## Instruction
Your answer must consist of the records below, reproduced exactly, with every picture removed.

## Supplied records
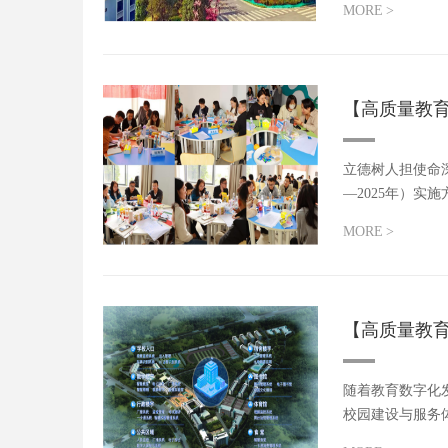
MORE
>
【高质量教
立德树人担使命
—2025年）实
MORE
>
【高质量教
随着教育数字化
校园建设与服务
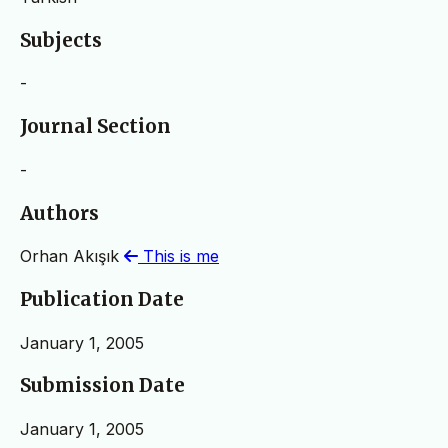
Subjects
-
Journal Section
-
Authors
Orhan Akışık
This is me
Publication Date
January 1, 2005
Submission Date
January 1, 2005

## Answer area
MORE
>
【高质量教
立德树人担使命
—2025年）实
MORE
>
【高质量教
随着教育数字化
校园建设与服务
Subjects
-
Journal Section
-
Authors
Orhan Akışık
This is me
Publication Date
January 1, 2005
Submission Date
January 1, 2005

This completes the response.